**Prompt**:
Your job is to return every line in the data holding the string "avec".

**Data to use**:
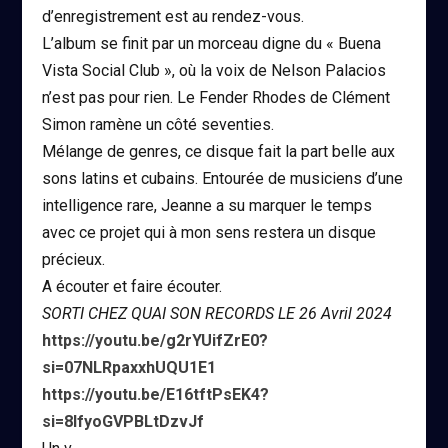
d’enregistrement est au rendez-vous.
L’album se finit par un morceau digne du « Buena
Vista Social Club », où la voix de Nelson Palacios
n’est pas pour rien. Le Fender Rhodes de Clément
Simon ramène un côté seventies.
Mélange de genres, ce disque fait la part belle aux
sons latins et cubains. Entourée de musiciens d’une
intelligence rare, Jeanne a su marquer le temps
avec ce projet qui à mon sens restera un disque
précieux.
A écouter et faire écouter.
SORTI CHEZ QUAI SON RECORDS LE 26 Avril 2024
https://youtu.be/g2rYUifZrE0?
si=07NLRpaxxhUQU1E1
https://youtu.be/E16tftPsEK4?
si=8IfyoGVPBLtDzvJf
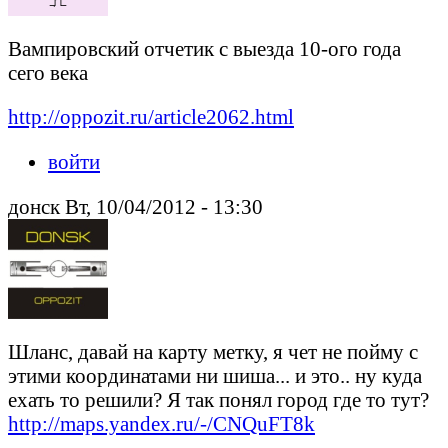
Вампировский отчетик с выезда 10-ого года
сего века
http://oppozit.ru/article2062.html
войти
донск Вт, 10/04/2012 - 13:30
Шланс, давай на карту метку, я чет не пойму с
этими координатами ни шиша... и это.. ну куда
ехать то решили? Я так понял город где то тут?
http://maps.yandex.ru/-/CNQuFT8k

* * *

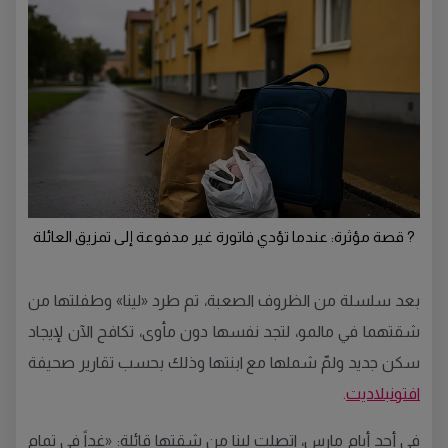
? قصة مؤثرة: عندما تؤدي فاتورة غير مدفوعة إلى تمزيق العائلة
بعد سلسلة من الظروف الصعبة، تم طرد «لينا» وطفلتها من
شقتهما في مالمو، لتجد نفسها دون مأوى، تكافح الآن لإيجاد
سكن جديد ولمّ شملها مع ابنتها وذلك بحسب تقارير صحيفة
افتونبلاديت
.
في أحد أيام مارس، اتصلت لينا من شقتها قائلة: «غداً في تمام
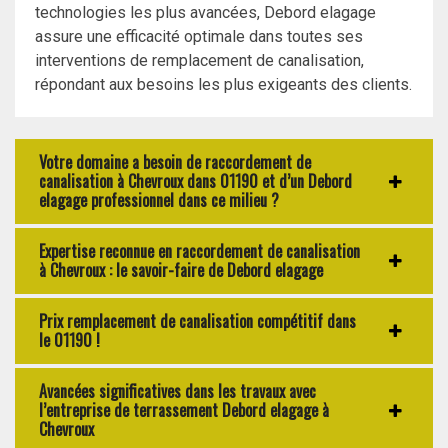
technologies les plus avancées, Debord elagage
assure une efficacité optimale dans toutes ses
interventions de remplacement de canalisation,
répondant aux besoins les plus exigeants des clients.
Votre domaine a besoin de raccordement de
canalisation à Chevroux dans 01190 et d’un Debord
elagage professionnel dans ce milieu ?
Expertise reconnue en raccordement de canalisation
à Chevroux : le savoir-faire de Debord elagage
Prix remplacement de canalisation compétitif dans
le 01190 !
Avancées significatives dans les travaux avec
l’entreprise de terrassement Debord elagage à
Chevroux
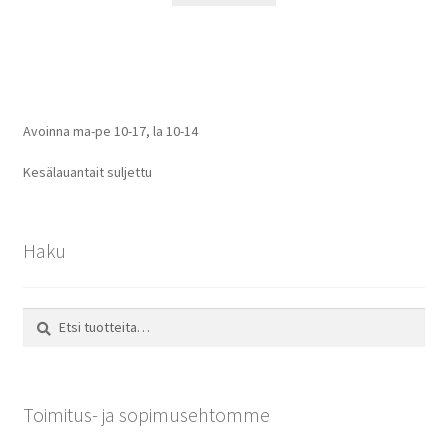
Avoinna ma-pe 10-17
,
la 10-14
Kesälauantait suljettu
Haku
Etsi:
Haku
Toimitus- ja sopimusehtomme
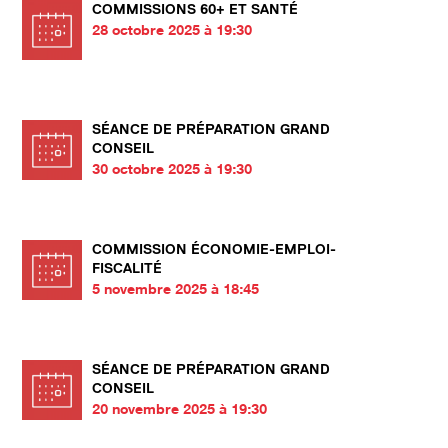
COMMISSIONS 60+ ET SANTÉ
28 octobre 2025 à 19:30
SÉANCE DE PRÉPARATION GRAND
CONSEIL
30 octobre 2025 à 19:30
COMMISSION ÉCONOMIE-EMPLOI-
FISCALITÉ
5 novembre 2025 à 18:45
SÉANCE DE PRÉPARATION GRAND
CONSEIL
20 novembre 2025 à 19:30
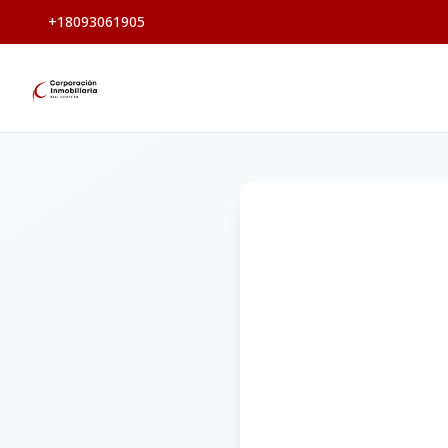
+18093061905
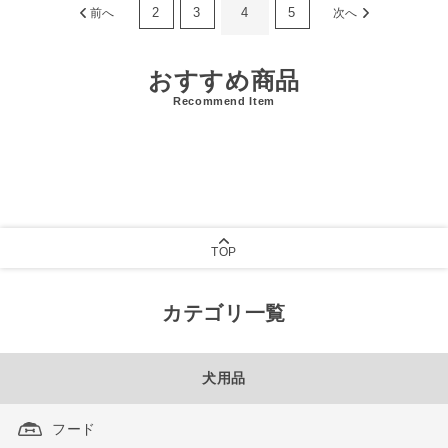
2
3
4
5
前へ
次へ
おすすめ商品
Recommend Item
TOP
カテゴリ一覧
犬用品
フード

**Written solution**:
avec ce projet qui à mon sens restera un disque
Avancées significatives dans les travaux avec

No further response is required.